4. Inorganic Glass-Based Biomaterials: Inorganic glass is an amorphous, hard, and transparent liquid formed after the super-cooling process. This class of biomaterials comprises silicates, phosphates, and bioactive glasses. Inorganic glass is usually manufactured by fusing a mixture of multiple metallic silicates. It is referred to as inorganic glass because glass is a combination of inorganic compounds such as silicates of sodium, potassium, calcium, and lead. Also, organic compounds are not used to manufacture any glass; hence, it is called inorganic glass. Inorganic glass has the potential to be a very flexible and efficient biomedical material. Glasses can be made from silicates, phosphates, germinates, gallates, rare earth, fluorides, and oxides, among others. Certain glasses are used in biotechnology, in medical devices such as sensing IR, delivery of high-power mid-infrared laser, etc. Inorganic bioactive biomaterials are used to replace hard tissues in bone tissues, bone tissue engineering, and dental restoration.
5. Regenerative Biomaterials: Regenerative biomaterials find their major application in tissue engineering, which is driving the regenerative biomaterials market. Tissue engineering products consist of marginally manipulated biomaterials and cells. Earlier, regenerative biomaterials were used only in prosthetic devices. Still, they are being used in the bone, liver, cornea, cardiac tissue engineering, wound healing, tissue-engineered blood vessels, and the development of biomaterial scaffolds. Regenerative biomaterials are majorly used in tissue engineering for bone and joint reconstruction. This segment is experiencing an increase in the market due to technological innovations (nanotechnology-based tissue engineering).

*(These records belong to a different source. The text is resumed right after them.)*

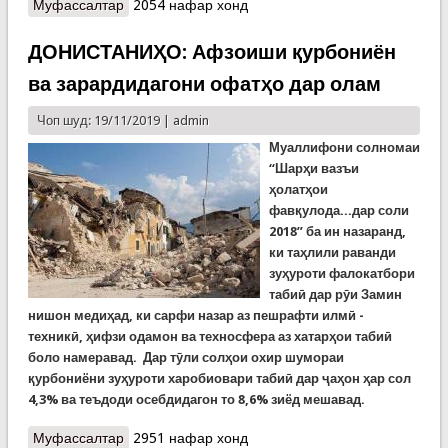
Муфассалтар
о Рӯзи покиву низофат дар Раёсати Кумита дар
2054 нафар хонд
вилояти Суғд
ДОНИСТАНИҲО: Афзоиши қурбониён
ва зарардидагони офатҳо дар олам
Чоп шуд: 19/11/2019 |
admin
Муаллифони солномаи
“Шарҳи вазъи
ҳолатҳои
фавқулода...дар соли
2018” ба ин назаранд,
ки таҳ
лили
раванди
зу
ҳ
уроти
фалокатбори
таби
ӣ
дар р
ӯ
и Замин
нишон
меди
ҳ
ад
,
ки
сарфи назар аз пешрафти
илм
ӣ
-
техник
ӣ,
ҳифзи одамон
ва техносфера аз хатарҳ
ои
таби
ӣ
боло намеравад.
Дар т
ӯ
ли
солҳ
ои
охир
шумораи
қ
урбониёни
зуҳ
уроти
харобиовари таби
ӣ
дар
ҷ
а
ҳ
он
ҳ
ар сол
4,3% ва теъдоди осебдидагон то 8,6%
зиёд
мешавад
.
Муфассалтар
о ДОНИСТАНИҲО: Афзоиши қурбониён ва
2951 нафар хонд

6. Hybrid Biomaterial Combinations: Hybrid biomaterial combinations are a combination of naturally derived materials and synthetic materials. Biomaterials are widely used in the applications of tissue engineering, such as in scaffolds for regenerative medicine, nanomaterial for bio-sensing, and tailoring of inorganic nanoparticles, as they shape and structure the tissues, providing mechanical stability and strength. They also provide opportunities for the delivery of inductive molecules for transplantation and migration of cells. Hybrid biomaterials represent perfect combinations of natural and synthetic polymers with various other materials to enhance cellular interactions. The biocompatibility of these materials encourages strong integrations of these materials into the host tissue, thereby providing suitable material properties and degradation kinetics. Hybrid materials are being majorly promoted in the fields of bone formations, vascular, and neural tissues. Research is also being done for implementing hybrid materials in tissue engineering and regenerative medicine.

Each type of biomaterial is used for different applications ranging from biomedical to regenerative tissues for treating several health issues. In the past years, researchers and biomaterials industry players have been experimenting with different technologies for years and looking out for implantable devices and regenerative medicine that can be highly advantageous in overcoming the challenges faced by end users.